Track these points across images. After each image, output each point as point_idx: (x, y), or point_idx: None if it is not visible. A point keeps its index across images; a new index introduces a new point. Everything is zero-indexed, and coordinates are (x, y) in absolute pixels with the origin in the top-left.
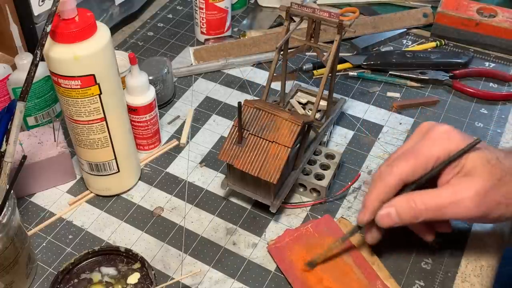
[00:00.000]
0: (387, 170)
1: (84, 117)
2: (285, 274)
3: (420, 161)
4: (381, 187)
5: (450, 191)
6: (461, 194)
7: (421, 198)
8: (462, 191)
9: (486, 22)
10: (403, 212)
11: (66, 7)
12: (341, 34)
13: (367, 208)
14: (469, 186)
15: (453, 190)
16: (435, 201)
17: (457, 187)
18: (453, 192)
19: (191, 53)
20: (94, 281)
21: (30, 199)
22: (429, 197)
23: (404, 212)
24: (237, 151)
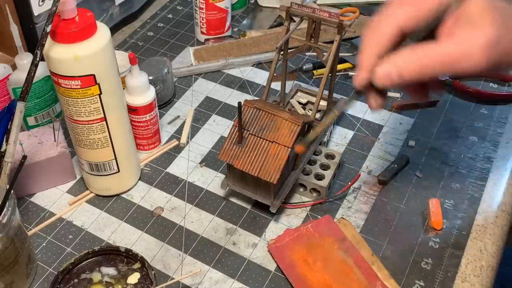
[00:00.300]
0: (381, 18)
1: (84, 117)
2: (285, 274)
3: (420, 5)
4: (375, 38)
5: (456, 42)
6: (470, 44)
7: (425, 51)
8: (471, 41)
9: None
10: (406, 67)
11: (66, 7)
12: (341, 34)
13: (363, 66)
14: (478, 35)
15: (460, 41)
16: (443, 54)
17: (463, 37)
18: (460, 43)
19: (191, 53)
20: (94, 281)
21: (30, 199)
22: (434, 50)
23: (407, 68)
24: (237, 151)
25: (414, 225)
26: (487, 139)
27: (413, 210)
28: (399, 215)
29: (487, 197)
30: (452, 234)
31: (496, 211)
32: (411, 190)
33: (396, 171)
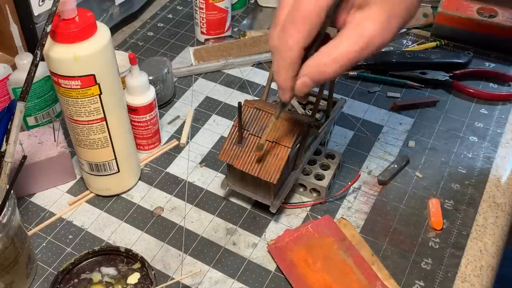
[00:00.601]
0: (281, 44)
1: (84, 117)
2: (285, 274)
3: (311, 19)
4: (286, 65)
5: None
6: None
7: (328, 55)
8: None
9: (486, 22)
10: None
11: (66, 7)
12: None
13: (284, 88)
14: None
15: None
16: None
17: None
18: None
19: (191, 53)
20: (94, 281)
21: (30, 199)
22: (336, 50)
23: (319, 76)
24: (237, 151)
25: (414, 225)
26: (487, 139)
27: (413, 210)
28: (399, 215)
29: (487, 197)
30: (452, 234)
31: (496, 211)
32: (411, 190)
33: (396, 171)
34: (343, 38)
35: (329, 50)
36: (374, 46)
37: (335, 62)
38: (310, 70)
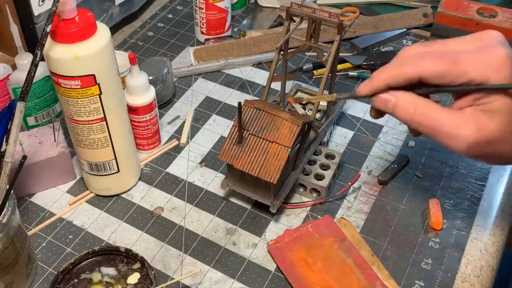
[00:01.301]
0: (414, 57)
1: (84, 117)
2: (285, 274)
3: (453, 72)
4: (396, 71)
5: (456, 120)
6: (464, 131)
7: (424, 109)
8: (467, 128)
9: (486, 22)
10: (400, 110)
11: (66, 7)
12: (341, 34)
13: (372, 84)
14: (477, 128)
15: (460, 123)
16: (435, 123)
17: (465, 121)
18: (458, 124)
19: (191, 53)
20: (94, 281)
21: (30, 199)
22: (432, 114)
23: (401, 111)
24: (237, 151)
25: (414, 225)
26: None
27: (413, 210)
28: (399, 215)
29: (487, 197)
30: (452, 234)
31: (496, 211)
32: (411, 190)
33: (396, 171)
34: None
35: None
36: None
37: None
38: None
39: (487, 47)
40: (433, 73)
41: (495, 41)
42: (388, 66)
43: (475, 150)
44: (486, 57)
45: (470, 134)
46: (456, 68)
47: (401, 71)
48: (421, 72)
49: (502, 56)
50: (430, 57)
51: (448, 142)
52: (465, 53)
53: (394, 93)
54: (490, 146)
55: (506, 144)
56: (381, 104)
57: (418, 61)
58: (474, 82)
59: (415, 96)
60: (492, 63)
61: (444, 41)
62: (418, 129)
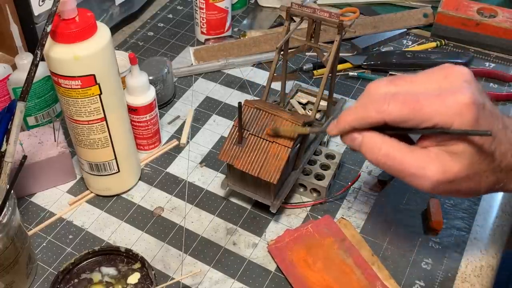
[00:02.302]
0: (379, 100)
1: (84, 117)
2: (285, 274)
3: (416, 117)
4: (361, 115)
5: (421, 161)
6: (428, 172)
7: (389, 150)
8: (432, 170)
9: (487, 22)
10: (365, 149)
11: (67, 7)
12: (341, 34)
13: (339, 126)
14: (441, 169)
15: (424, 163)
16: (400, 164)
17: (429, 162)
18: (423, 165)
19: (191, 53)
20: (94, 281)
21: (30, 199)
22: (397, 155)
23: (366, 150)
24: (237, 151)
25: (414, 225)
26: None
27: (413, 210)
28: (399, 215)
29: (487, 197)
30: (452, 234)
31: (496, 211)
32: (411, 190)
33: None
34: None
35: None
36: (412, 183)
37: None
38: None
39: (451, 90)
40: (396, 118)
41: (461, 80)
42: (354, 108)
43: (440, 189)
44: (449, 102)
45: (435, 175)
46: (419, 114)
47: (366, 115)
48: (384, 118)
49: (465, 101)
50: (394, 101)
51: (413, 182)
52: (429, 98)
53: (362, 132)
54: (455, 185)
55: (470, 182)
56: (349, 142)
57: (382, 104)
58: (438, 126)
59: (381, 136)
60: (455, 109)
61: (412, 79)
62: (384, 169)
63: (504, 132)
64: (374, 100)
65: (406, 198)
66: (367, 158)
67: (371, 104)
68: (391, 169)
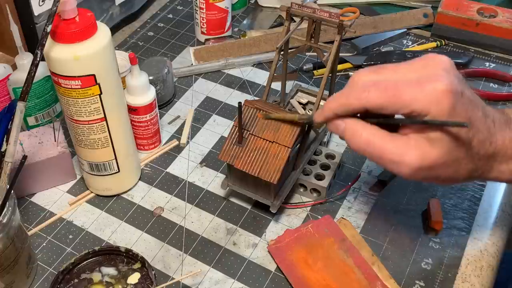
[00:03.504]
0: (360, 88)
1: (84, 117)
2: (285, 274)
3: (396, 104)
4: (343, 102)
5: (401, 148)
6: (407, 158)
7: (370, 136)
8: (411, 156)
9: (487, 22)
10: (348, 136)
11: (67, 7)
12: (342, 34)
13: (323, 113)
14: (420, 156)
15: (404, 150)
16: (380, 150)
17: (408, 149)
18: (402, 151)
19: (191, 53)
20: (94, 281)
21: (30, 199)
22: (377, 142)
23: (349, 138)
24: (237, 151)
25: (414, 225)
26: None
27: (413, 210)
28: (399, 215)
29: (487, 197)
30: (452, 234)
31: (496, 211)
32: (411, 190)
33: None
34: (393, 145)
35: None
36: (392, 168)
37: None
38: (350, 126)
39: (429, 78)
40: (375, 105)
41: (440, 68)
42: (338, 95)
43: (419, 175)
44: (426, 89)
45: (413, 161)
46: (397, 100)
47: (347, 102)
48: (364, 104)
49: (442, 88)
50: (374, 88)
51: (393, 168)
52: (407, 85)
53: (344, 119)
54: (433, 171)
55: (449, 168)
56: (333, 129)
57: (362, 92)
58: (415, 113)
59: (362, 123)
60: (432, 96)
61: (394, 68)
62: (365, 155)
63: (484, 120)
64: (356, 88)
65: (406, 198)
66: (349, 144)
67: (353, 92)
68: (372, 156)
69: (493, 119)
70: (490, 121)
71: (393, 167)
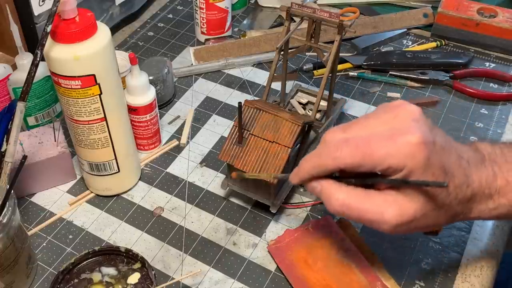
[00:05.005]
0: (333, 147)
1: (84, 117)
2: (285, 274)
3: (369, 162)
4: (317, 163)
5: (379, 206)
6: (387, 216)
7: (345, 199)
8: (390, 214)
9: (487, 22)
10: (325, 200)
11: (67, 7)
12: (342, 34)
13: (299, 174)
14: (399, 212)
15: (382, 208)
16: (358, 211)
17: (387, 206)
18: (381, 210)
19: (191, 53)
20: (94, 281)
21: (30, 199)
22: (355, 203)
23: (325, 201)
24: (237, 151)
25: None
26: (488, 139)
27: None
28: None
29: None
30: (452, 234)
31: None
32: None
33: None
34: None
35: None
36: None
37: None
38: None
39: (400, 130)
40: (350, 164)
41: (409, 119)
42: (311, 157)
43: (399, 230)
44: (399, 143)
45: (393, 218)
46: (371, 158)
47: (321, 163)
48: (339, 164)
49: (415, 141)
50: (346, 146)
51: (373, 226)
52: (379, 141)
53: (320, 181)
54: (413, 224)
55: (429, 219)
56: (310, 190)
57: (335, 151)
58: (391, 169)
59: (337, 185)
60: (405, 150)
61: (364, 123)
62: (343, 216)
63: (459, 164)
64: (328, 148)
65: None
66: (326, 207)
67: (326, 152)
68: (350, 217)
69: (468, 160)
70: (465, 163)
71: (373, 226)
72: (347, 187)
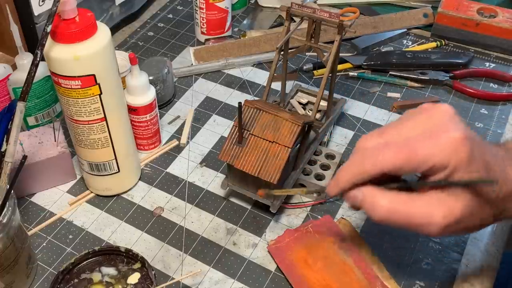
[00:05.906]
0: (372, 152)
1: (84, 117)
2: (285, 274)
3: (412, 162)
4: (358, 170)
5: (426, 209)
6: (435, 218)
7: (391, 204)
8: (438, 216)
9: (487, 22)
10: (368, 208)
11: (67, 7)
12: (342, 35)
13: (339, 185)
14: (447, 213)
15: (429, 211)
16: (406, 216)
17: (433, 208)
18: (428, 213)
19: (191, 53)
20: (94, 281)
21: (30, 199)
22: (401, 209)
23: (369, 210)
24: (237, 151)
25: None
26: (487, 139)
27: None
28: None
29: None
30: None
31: None
32: None
33: None
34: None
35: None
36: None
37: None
38: (369, 196)
39: (440, 128)
40: (393, 167)
41: (446, 118)
42: (350, 165)
43: (449, 231)
44: (442, 141)
45: (441, 220)
46: (414, 159)
47: (363, 169)
48: (382, 168)
49: (459, 136)
50: (388, 150)
51: (422, 231)
52: (420, 141)
53: (361, 189)
54: (461, 224)
55: (475, 217)
56: (350, 201)
57: (377, 156)
58: (435, 167)
59: (380, 192)
60: (449, 146)
61: (398, 126)
62: (389, 224)
63: (495, 160)
64: (367, 154)
65: None
66: (370, 216)
67: (366, 159)
68: (397, 224)
69: (502, 157)
70: (500, 160)
71: (422, 230)
72: (390, 192)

◇ ◇ ◇ ◇

### Exercise
The stretch to restate runs from the line above containing "14: (469, 186)" through the line containing "47: (401, 71)". Copy it word for word, ends included, without pictures.

### Written solution
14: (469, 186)
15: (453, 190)
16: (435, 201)
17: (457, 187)
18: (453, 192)
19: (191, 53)
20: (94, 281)
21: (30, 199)
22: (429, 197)
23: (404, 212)
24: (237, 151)
[00:00.300]
0: (381, 18)
1: (84, 117)
2: (285, 274)
3: (420, 5)
4: (375, 38)
5: (456, 42)
6: (470, 44)
7: (425, 51)
8: (471, 41)
9: None
10: (406, 67)
11: (66, 7)
12: (341, 34)
13: (363, 66)
14: (478, 35)
15: (460, 41)
16: (443, 54)
17: (463, 37)
18: (460, 43)
19: (191, 53)
20: (94, 281)
21: (30, 199)
22: (434, 50)
23: (407, 68)
24: (237, 151)
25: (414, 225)
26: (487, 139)
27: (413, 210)
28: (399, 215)
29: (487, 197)
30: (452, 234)
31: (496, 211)
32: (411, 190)
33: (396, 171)
[00:00.601]
0: (281, 44)
1: (84, 117)
2: (285, 274)
3: (311, 19)
4: (286, 65)
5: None
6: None
7: (328, 55)
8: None
9: (486, 22)
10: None
11: (66, 7)
12: None
13: (284, 88)
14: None
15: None
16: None
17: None
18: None
19: (191, 53)
20: (94, 281)
21: (30, 199)
22: (336, 50)
23: (319, 76)
24: (237, 151)
25: (414, 225)
26: (487, 139)
27: (413, 210)
28: (399, 215)
29: (487, 197)
30: (452, 234)
31: (496, 211)
32: (411, 190)
33: (396, 171)
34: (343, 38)
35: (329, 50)
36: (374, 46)
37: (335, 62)
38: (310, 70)
[00:01.301]
0: (414, 57)
1: (84, 117)
2: (285, 274)
3: (453, 72)
4: (396, 71)
5: (456, 120)
6: (464, 131)
7: (424, 109)
8: (467, 128)
9: (486, 22)
10: (400, 110)
11: (66, 7)
12: (341, 34)
13: (372, 84)
14: (477, 128)
15: (460, 123)
16: (435, 123)
17: (465, 121)
18: (458, 124)
19: (191, 53)
20: (94, 281)
21: (30, 199)
22: (432, 114)
23: (401, 111)
24: (237, 151)
25: (414, 225)
26: None
27: (413, 210)
28: (399, 215)
29: (487, 197)
30: (452, 234)
31: (496, 211)
32: (411, 190)
33: (396, 171)
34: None
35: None
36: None
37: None
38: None
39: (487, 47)
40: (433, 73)
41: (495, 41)
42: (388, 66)
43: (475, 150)
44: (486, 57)
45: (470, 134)
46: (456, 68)
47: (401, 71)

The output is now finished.